■ **Aim of the task**:
Which lines in the items below contain the string "wider"? Pull out each of those lines in full, treating uppercase and lowercase letters as different.
══ Exercise materials
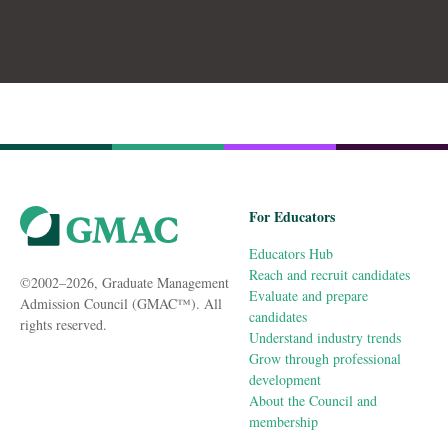
For Educators
Educators Hub
Reach and recruit candidates
©2002–2026, Graduate Management
Evaluate and prepare
Admission Council (GMAC™). All
candidates
rights reserved.
Understand industry trends
Grow through professional
development
About the Council and
membership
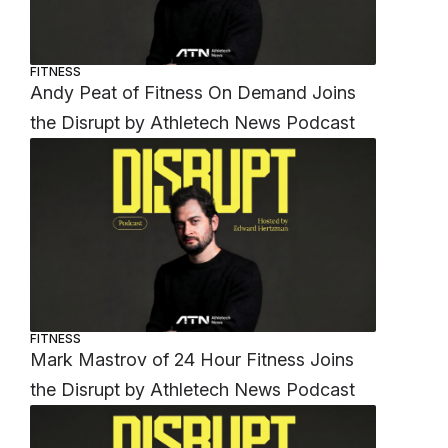
FITNESS
Andy Peat of Fitness On Demand Joins
the Disrupt by Athletech News Podcast
FITNESS
Mark Mastrov of 24 Hour Fitness Joins
the Disrupt by Athletech News Podcast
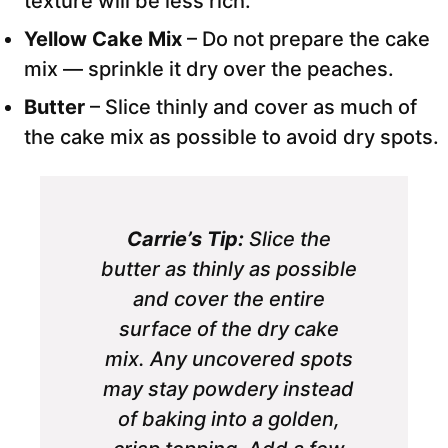
texture will be less rich.
Yellow Cake Mix
– Do not prepare the cake
mix — sprinkle it dry over the peaches.
Butter
– Slice thinly and cover as much of
the cake mix as possible to avoid dry spots.
Carrie’s Tip:
Slice the
butter as thinly as possible
and cover the entire
surface of the dry cake
mix. Any uncovered spots
may stay powdery instead
of baking into a golden,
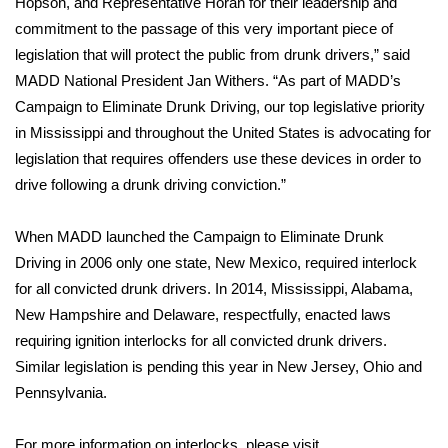
Hopson, and Representative Horan for their leadership and
commitment to the passage of this very important piece of
Area Closings
legislation that will protect the public from drunk drivers,” said
MADD National President Jan Withers. “As part of MADD’s
Local River Forecast
Campaign to Eliminate Drunk Driving, our top legislative priority
in Mississippi and throughout the United States is advocating for
WCBI Weather Radios
legislation that requires offenders use these devices in order to
drive following a drunk driving conviction.”
Weather Whys
When MADD launched the Campaign to Eliminate Drunk
Weather Safety Information
Driving in 2006 only one state, New Mexico, required interlock
Contests
for all convicted drunk drivers. In 2014, Mississippi, Alabama,
New Hampshire and Delaware, respectfully, enacted laws
Viewers Choice Awards 2026
requiring ignition interlocks for all convicted drunk drivers.
Similar legislation is pending this year in New Jersey, Ohio and
2026 March Mayhem 3 in 1
Pennsylvania.
WCBI Cutest Couple 2026
For more information on interlocks, please visit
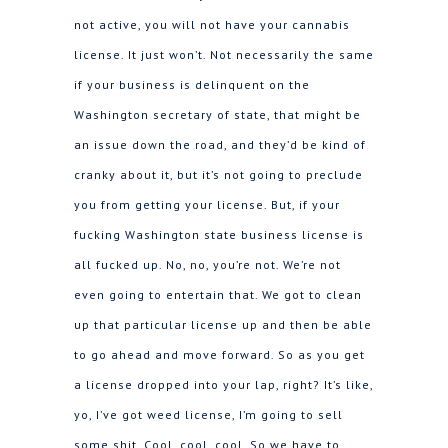
not active, you will not have your cannabis
license. It just won’t. Not necessarily the same
if your business is delinquent on the
Washington secretary of state, that might be
an issue down the road, and they’d be kind of
cranky about it, but it’s not going to preclude
you from getting your license. But, if your
fucking Washington state business license is
all fucked up. No, no, you’re not. We’re not
even going to entertain that. We got to clean
up that particular license up and then be able
to go ahead and move forward. So as you get
a license dropped into your lap, right? It’s like,
yo, I’ve got weed license, I’m going to sell
some shit. Cool, cool, cool. So we have to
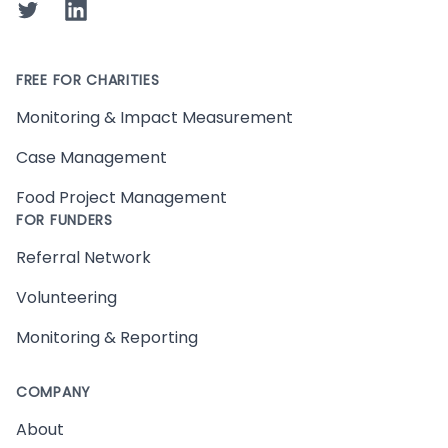
Twitter
LinkedIn
FREE FOR CHARITIES
Monitoring & Impact Measurement
Case Management
Food Project Management
FOR FUNDERS
Referral Network
Volunteering
Monitoring & Reporting
COMPANY
About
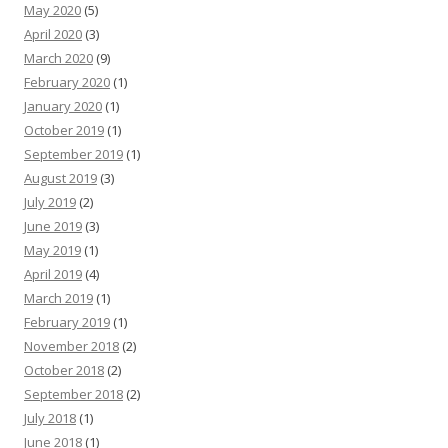
May 2020
(5)
April 2020
(3)
March 2020
(9)
February 2020
(1)
January 2020
(1)
October 2019
(1)
September 2019
(1)
August 2019
(3)
July 2019
(2)
June 2019
(3)
May 2019
(1)
April 2019
(4)
March 2019
(1)
February 2019
(1)
November 2018
(2)
October 2018
(2)
September 2018
(2)
July 2018
(1)
June 2018
(1)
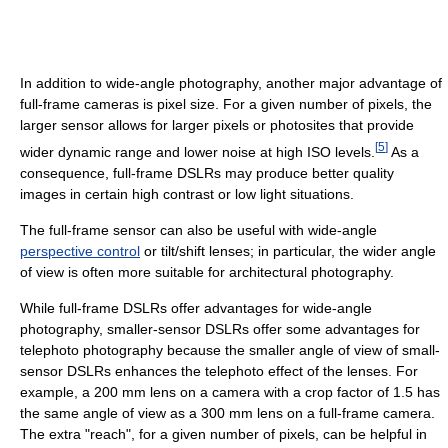
In addition to wide-angle photography, another major advantage of
full-frame cameras is pixel size. For a given number of pixels, the
larger sensor allows for larger pixels or photosites that provide
[
5
]
wider dynamic range and lower noise at high ISO levels.
As a
consequence, full-frame DSLRs may produce better quality
images in certain high contrast or low light situations.
The full-frame sensor can also be useful with wide-angle
perspective control
or tilt/shift lenses; in particular, the wider angle
of view is often more suitable for architectural photography.
While full-frame DSLRs offer advantages for wide-angle
photography, smaller-sensor DSLRs offer some advantages for
telephoto photography because the smaller angle of view of small-
sensor DSLRs enhances the telephoto effect of the lenses. For
example, a 200 mm lens on a camera with a crop factor of 1.5 has
the same angle of view as a 300 mm lens on a full-frame camera.
The extra "reach", for a given number of pixels, can be helpful in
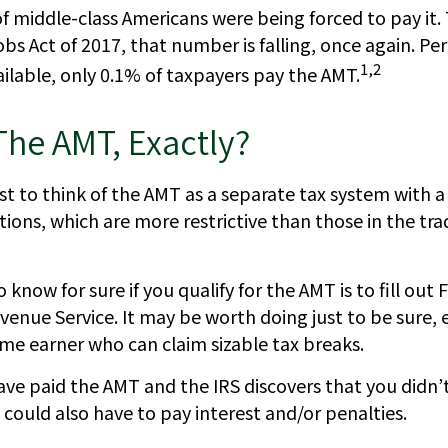
of middle-class Americans were being forced to pay it.
bs Act of 2017, that number is falling, once again. Pe
1,2
ilable, only 0.1% of taxpayers pay the AMT.
The AMT, Exactly?
st to think of the AMT as a separate tax system with a
tions, which are more restrictive than those in the tra
 know for sure if you qualify for the AMT is to fill ou
venue Service. It may be worth doing just to be sure, e
ome earner who can claim sizable tax breaks.
have paid the AMT and the IRS discovers that you didn
could also have to pay interest and/or penalties.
════
■ **Result below**:
wider dynamic range and lower noise at high ISO levels.
or tilt/shift lenses; in particular, the wider angle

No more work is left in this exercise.